On Ghosts is hence a multi-wayed work that intends to examine the phenomenon of presence by creating eroded sites of text through which both writer and reader become confronted with their own ghosts and/or ways of interpreting them. “These are ghosts not words,” speaks one voice of “Drifting Interlude” (43). The poet does not exclusively choose the words; rather, the words are themselves inhabitations, they are presences, they are ways through which a reader can enter the text. The game here is to make rooms for these visiting voices to populate; in this way, the poet and the book remain open to any guest that the structure may attract and thus the structure becomes inhabitable, an essential feature of any text that desires to engage a reader.

What I think is particularly successful about this project is that it is both experimental and experiential in spirit. The book both makes and questions itself simultaneously. “In the ghost, we are forced to play even if play is not the mode we want to adopt,” states the speaker in “Nursery Rhyme,” (37) reminding us that in writing and attempting to communicate across “the barriers that prevent access to other’s minds”[1], such as death, we are engaging in an ancient game that requires both destruction and formation.

On Ghosts is composed through the artifice of various structures. There are six pieces entitled “Incident”, eight that are titled as “Photographs,” and various other ‘ways’ of entering an experience, such as “Skepticism,” “Formulae,” “Translation,” “Nursery Rhyme,” and “Story,” to name a few. Within the pieces, certain conclusions are drawn but they are never closed: “another child speculates that it “is in the nature of the ghost to be broken,” (16), “all ghosts are broken,” (18),  “a ghost is by definition broken,” (37).  This circular, disclosive quality of On Ghosts enacts how voices are able to find their way into a work and manifest differently depending upon the conditions that the work sets.

Robinson tells us in the book’s second sentence the inspiration of the work: “it arises in relation to the possibility that a self or a site might be haunted.” But On Ghosts’ thesis—the belief that the presence of ghosts tells more about the structure than it does of the phantom—reaches beyond its muse. It’s no surprise (although it’s still a delight) that the books’ commanding speaker’s favorite story is about how a man and an object managed to connect:

“One day at home, the man realizes that the tap in the sink is drip-

ping. He hears the same song he has been incessantly humming.

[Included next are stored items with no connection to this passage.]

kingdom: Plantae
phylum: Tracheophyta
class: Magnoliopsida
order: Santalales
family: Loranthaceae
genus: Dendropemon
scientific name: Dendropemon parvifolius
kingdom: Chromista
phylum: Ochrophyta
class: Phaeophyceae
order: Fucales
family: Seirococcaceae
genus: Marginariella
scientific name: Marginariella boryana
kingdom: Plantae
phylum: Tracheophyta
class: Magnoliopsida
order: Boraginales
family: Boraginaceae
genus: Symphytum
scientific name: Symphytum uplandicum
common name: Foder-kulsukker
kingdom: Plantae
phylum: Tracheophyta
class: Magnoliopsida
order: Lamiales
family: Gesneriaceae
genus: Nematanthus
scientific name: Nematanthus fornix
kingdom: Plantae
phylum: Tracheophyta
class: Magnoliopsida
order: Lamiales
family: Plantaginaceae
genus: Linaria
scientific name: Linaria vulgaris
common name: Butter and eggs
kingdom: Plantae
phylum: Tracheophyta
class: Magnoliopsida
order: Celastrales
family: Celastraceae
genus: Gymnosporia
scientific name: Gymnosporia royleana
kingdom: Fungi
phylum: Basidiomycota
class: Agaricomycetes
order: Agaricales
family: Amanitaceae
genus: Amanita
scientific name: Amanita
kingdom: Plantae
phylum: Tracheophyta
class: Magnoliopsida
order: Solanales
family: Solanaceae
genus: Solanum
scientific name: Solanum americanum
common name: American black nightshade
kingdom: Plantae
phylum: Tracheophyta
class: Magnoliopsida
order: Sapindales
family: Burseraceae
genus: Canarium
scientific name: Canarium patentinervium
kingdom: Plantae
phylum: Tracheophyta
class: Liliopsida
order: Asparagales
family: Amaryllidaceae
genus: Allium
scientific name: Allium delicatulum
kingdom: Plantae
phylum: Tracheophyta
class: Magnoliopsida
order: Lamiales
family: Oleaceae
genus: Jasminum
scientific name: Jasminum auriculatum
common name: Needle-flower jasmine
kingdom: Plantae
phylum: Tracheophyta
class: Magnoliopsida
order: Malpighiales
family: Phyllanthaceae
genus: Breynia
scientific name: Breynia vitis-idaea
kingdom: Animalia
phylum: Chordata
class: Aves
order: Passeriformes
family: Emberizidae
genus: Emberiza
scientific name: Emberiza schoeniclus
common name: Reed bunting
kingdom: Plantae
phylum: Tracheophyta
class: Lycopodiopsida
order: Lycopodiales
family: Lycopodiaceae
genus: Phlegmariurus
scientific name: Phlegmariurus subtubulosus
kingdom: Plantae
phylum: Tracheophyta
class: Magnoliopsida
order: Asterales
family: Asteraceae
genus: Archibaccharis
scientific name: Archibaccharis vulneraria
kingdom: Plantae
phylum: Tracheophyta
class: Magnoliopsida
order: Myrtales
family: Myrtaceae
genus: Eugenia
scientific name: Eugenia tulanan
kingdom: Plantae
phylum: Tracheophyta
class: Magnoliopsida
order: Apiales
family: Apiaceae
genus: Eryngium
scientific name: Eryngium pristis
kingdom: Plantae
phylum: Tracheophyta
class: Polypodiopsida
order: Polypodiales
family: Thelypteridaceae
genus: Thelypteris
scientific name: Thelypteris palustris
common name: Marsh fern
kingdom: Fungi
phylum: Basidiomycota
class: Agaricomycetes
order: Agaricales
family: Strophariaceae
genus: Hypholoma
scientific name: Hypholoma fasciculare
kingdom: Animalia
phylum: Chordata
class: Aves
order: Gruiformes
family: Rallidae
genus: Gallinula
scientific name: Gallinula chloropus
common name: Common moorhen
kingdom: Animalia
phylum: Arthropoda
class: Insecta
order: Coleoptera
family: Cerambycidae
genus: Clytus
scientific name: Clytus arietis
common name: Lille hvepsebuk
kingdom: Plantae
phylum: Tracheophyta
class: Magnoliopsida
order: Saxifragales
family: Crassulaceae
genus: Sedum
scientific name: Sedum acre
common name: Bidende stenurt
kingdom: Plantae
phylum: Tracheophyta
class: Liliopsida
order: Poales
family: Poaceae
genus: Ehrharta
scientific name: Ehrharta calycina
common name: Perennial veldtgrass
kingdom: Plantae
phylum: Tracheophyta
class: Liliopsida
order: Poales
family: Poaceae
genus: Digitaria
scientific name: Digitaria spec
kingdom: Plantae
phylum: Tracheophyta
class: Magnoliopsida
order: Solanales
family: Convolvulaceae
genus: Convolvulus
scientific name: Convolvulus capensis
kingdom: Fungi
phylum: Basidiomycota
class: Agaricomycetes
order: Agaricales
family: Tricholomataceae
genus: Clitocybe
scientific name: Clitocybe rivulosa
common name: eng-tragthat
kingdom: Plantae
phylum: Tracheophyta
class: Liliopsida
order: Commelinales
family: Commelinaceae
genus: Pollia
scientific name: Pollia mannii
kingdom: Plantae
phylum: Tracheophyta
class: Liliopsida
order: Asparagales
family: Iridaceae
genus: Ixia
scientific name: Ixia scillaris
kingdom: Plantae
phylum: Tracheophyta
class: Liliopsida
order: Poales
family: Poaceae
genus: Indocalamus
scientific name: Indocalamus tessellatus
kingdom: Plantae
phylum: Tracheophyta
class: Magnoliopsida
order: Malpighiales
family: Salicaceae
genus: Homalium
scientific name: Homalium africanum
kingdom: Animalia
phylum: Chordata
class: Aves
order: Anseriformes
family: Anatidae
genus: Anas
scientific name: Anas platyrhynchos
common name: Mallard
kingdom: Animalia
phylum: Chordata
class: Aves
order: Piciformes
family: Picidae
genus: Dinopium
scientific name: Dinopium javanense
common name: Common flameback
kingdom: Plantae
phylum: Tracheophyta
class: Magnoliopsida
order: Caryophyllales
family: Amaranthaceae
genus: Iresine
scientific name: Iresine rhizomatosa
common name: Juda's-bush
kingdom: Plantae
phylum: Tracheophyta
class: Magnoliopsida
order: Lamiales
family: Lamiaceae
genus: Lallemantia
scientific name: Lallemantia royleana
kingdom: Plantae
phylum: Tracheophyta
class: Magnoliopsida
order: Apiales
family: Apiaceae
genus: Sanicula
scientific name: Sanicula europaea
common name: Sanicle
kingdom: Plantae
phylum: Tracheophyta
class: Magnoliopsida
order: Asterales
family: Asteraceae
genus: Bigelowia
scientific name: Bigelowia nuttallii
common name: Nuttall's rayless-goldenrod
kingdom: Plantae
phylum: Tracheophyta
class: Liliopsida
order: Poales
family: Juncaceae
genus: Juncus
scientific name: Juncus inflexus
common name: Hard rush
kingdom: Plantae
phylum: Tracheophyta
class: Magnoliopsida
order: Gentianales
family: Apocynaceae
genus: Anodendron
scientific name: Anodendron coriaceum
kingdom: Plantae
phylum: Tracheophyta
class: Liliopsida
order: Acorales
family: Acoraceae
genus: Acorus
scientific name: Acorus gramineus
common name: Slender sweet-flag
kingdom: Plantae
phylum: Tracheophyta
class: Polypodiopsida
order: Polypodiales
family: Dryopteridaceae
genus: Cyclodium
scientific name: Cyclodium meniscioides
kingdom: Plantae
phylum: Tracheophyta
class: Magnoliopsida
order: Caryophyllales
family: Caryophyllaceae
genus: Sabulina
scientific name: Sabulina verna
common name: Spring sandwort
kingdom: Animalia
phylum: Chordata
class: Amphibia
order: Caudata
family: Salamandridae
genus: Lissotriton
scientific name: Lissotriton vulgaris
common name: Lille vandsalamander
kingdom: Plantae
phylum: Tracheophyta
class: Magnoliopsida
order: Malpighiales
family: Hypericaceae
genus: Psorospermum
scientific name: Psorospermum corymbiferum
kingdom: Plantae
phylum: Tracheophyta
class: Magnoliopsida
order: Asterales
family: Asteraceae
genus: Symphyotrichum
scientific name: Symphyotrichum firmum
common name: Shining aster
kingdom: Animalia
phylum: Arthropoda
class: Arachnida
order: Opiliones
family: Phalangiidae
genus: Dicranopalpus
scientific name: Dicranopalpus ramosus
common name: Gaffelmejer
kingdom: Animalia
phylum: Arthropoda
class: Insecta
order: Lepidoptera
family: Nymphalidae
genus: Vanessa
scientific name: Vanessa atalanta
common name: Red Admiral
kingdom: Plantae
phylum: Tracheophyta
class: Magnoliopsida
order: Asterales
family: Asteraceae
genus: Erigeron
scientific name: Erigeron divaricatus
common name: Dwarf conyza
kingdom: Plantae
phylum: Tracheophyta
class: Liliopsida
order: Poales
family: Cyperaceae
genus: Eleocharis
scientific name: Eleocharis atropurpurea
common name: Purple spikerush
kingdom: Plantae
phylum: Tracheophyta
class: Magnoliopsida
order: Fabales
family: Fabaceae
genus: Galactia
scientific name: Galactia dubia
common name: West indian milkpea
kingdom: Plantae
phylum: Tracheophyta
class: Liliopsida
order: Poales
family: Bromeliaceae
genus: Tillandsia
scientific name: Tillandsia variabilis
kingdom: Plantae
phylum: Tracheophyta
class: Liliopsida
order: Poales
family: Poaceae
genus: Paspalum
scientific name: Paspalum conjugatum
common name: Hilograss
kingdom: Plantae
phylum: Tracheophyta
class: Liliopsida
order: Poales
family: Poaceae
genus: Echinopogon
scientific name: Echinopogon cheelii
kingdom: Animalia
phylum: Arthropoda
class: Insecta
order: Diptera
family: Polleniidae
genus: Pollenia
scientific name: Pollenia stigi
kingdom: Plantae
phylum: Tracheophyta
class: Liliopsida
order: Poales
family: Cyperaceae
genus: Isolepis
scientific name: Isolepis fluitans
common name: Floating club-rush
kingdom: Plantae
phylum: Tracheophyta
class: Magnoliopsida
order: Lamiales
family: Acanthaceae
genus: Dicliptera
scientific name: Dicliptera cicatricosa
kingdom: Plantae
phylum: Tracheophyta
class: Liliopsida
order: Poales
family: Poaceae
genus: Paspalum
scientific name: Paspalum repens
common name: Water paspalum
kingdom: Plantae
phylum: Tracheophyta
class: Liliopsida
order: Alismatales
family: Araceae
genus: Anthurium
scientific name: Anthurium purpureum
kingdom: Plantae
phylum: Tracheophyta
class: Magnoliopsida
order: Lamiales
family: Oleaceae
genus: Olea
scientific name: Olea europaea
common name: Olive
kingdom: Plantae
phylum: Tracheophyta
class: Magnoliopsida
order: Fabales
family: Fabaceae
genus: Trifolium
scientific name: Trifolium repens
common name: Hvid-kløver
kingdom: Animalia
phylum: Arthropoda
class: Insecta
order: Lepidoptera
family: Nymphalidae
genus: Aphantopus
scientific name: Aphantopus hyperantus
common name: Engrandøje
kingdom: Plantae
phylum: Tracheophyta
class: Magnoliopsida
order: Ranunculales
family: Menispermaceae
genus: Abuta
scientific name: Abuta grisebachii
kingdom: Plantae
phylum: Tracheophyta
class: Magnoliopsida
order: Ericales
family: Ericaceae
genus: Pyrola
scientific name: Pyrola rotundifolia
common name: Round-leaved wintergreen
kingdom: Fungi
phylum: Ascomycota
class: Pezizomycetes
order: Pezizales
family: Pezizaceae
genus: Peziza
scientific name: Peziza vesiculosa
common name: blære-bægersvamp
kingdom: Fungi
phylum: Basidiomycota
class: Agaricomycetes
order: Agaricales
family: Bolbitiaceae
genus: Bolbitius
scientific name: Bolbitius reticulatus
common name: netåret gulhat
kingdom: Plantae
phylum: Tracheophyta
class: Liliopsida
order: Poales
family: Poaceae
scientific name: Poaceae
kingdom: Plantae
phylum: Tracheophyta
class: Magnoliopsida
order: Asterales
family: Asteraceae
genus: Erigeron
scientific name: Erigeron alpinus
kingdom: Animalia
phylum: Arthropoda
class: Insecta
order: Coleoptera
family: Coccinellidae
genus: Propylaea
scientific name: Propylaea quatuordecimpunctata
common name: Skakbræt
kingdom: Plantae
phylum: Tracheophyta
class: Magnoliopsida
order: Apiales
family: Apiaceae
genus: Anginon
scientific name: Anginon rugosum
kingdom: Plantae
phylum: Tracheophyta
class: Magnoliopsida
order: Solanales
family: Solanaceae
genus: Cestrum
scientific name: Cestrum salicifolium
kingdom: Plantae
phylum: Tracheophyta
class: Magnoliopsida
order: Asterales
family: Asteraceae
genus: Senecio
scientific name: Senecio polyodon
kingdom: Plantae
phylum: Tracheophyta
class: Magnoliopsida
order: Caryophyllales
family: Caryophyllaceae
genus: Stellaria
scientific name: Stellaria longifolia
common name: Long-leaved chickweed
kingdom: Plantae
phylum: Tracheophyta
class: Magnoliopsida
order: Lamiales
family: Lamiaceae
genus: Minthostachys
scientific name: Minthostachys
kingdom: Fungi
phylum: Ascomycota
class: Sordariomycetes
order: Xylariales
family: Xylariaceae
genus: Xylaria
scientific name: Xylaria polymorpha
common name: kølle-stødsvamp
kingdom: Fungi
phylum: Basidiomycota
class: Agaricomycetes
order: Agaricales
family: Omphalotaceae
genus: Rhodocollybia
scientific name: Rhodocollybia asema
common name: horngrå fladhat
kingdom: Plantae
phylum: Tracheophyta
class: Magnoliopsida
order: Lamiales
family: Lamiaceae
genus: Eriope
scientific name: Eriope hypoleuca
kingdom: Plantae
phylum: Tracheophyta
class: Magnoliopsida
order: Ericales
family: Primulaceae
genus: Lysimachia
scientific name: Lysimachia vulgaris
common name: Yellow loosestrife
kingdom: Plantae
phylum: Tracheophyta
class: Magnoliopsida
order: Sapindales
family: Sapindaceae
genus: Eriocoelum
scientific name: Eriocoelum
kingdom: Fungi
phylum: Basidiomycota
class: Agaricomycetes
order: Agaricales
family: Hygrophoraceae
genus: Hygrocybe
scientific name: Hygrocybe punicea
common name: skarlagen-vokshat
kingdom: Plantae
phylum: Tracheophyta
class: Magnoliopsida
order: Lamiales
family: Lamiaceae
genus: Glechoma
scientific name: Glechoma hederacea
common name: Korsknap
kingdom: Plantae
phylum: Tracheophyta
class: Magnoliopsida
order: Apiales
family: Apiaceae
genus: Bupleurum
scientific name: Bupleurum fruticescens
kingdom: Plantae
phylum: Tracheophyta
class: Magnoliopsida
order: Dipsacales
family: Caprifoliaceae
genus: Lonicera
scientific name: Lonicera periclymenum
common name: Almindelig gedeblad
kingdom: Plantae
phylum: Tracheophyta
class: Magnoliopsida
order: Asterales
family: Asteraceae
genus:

“The story never makes a point that the man drank what issued

from this tap.

“We are left to speculate how the tune transported itself from an

inactive faucet to the throat of a man.”

(55-56)

I am the ghost of answering questions. Beware me. Keep me at a distance as I keep you at a distance,” writes Spicer in Robinson’s epigraph. Through language, ghosts are speaking. It’s hard to know which–“the question of who was speaking was difficult”– but Robinson at least embeds us in the question.

 


[1] From Allen Grossman’s “Poetry: A Basic Course.” Tape 1A, “London Bridge is Falling Down.” The Teaching Company: Arlington, VA. 1994.